As Interfaith Alliance President Rev. Dr. C. Welton Gaddy pointed out in his statement about the event, “Governor Perry has every right to pray or fast in private or with others. However, when he uses his public office in any way to promote a sectarian event, he has crossed a line that the framers of our Constitution did not want crossed for the good of both religion and government.”
A number of groups cautioned Gov. Perry about mixing his personal religious convictions with his job as politician in a nation that is open to all beliefs. Our friends at Americans United for the Separation of Church and State and the ACLU also aired their concerns with the Governor’s involvement in the event and held a counter-rally in Texas that same weekend.
Upon watching his prayer offered at the event, it became clear to me that Gov. Perry had chosen his words carefully to make it difficult to accuse him of inappropriately mixing religion and politics. His remarks were focused on religion, not politics, and he made a point of saying “[God is] a wise, wise God, and he’s wise enough to not be affiliated with any political party, or for that matter, he’s wise enough to not be affiliated with any man-made institutions.” He certainly avoided making any direct political statements in his prayer.
Despite this carefulness, there are problems with Gov. Perry’s involvement in this day of prayer that can’t be denied. Even though the focus was not on his own political agenda, Gov. Perry led the event as the Governor of Texas. He was not a minister leading his congregation in prayer; he was calling on all of America from the Governor’s bully pulpit. Additionally, “the Response” was exclusively Christian, recognizing only the divinity and authority of Jesus Christ.

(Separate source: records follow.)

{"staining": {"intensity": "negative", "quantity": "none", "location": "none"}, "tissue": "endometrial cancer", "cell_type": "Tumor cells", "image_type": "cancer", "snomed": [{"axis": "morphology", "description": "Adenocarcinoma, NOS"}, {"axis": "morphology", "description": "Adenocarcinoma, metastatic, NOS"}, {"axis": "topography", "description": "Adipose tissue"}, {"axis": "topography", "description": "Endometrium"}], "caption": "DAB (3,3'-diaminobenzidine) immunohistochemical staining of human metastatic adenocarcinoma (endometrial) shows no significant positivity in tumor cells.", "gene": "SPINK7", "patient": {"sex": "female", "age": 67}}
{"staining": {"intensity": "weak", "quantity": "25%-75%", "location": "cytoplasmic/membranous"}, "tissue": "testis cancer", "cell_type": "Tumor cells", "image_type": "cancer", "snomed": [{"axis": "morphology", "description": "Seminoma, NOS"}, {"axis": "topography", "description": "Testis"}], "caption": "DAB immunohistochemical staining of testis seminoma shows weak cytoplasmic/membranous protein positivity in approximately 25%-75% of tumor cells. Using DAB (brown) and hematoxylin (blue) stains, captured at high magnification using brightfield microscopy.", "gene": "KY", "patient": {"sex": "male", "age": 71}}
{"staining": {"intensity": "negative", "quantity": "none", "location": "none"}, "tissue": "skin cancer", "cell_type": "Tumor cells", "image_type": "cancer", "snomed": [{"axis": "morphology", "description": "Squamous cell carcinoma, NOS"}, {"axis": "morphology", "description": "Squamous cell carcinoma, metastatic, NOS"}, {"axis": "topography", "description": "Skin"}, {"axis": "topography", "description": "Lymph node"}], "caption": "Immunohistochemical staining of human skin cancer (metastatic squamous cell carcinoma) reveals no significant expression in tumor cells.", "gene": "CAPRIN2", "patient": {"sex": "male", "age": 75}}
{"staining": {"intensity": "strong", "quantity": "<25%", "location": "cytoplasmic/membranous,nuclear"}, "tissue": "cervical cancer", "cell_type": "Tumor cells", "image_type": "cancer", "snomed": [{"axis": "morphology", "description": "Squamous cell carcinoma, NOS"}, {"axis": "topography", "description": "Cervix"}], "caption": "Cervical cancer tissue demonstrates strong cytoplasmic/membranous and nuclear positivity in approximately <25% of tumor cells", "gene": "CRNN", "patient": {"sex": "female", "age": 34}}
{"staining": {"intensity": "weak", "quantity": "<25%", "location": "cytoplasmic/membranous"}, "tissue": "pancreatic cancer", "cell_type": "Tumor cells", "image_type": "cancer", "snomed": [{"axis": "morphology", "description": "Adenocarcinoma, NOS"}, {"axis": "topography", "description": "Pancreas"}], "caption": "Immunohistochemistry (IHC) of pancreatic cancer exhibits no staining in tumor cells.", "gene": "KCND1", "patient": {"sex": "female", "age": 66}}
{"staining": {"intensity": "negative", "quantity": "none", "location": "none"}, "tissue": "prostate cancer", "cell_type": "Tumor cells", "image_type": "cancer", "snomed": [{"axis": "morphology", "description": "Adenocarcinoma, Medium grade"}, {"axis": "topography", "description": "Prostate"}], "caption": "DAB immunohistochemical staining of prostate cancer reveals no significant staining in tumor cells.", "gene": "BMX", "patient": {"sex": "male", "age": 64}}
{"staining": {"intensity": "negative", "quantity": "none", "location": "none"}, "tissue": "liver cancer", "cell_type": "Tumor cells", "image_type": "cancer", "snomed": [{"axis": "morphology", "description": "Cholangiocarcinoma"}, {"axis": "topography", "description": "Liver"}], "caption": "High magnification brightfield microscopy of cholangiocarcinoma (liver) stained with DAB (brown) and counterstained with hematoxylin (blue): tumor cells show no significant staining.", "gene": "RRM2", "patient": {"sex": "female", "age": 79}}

When he originally called for this event, Gov. Perry said that America suffered from “moral relativism.” In addressing an issue of morality through an exclusively Christian prayer service, he defined morality as Christianity, alienating followers of other religions and belief systems. Furthermore, the event was organized and financed in large part by the American Family Association, a bastion of the Religious Right which has been classified as an antigay hate group by the Southern Poverty Law Center.
The First Amendment of the Constitution protects both freedom of speech and freedom of religion, values that we continue to hold dear. Gov. Perry has a right, just as every American does, to express the religious beliefs of his choosing. However, the First Amendment also prohibits the Establishment of religion by our government. By using his public office to endorse and participate in an exclusively Christian service to address problems that face America, Gov. Perry dangerously mixes politics and religion, threatening the integrity of both the government and religion.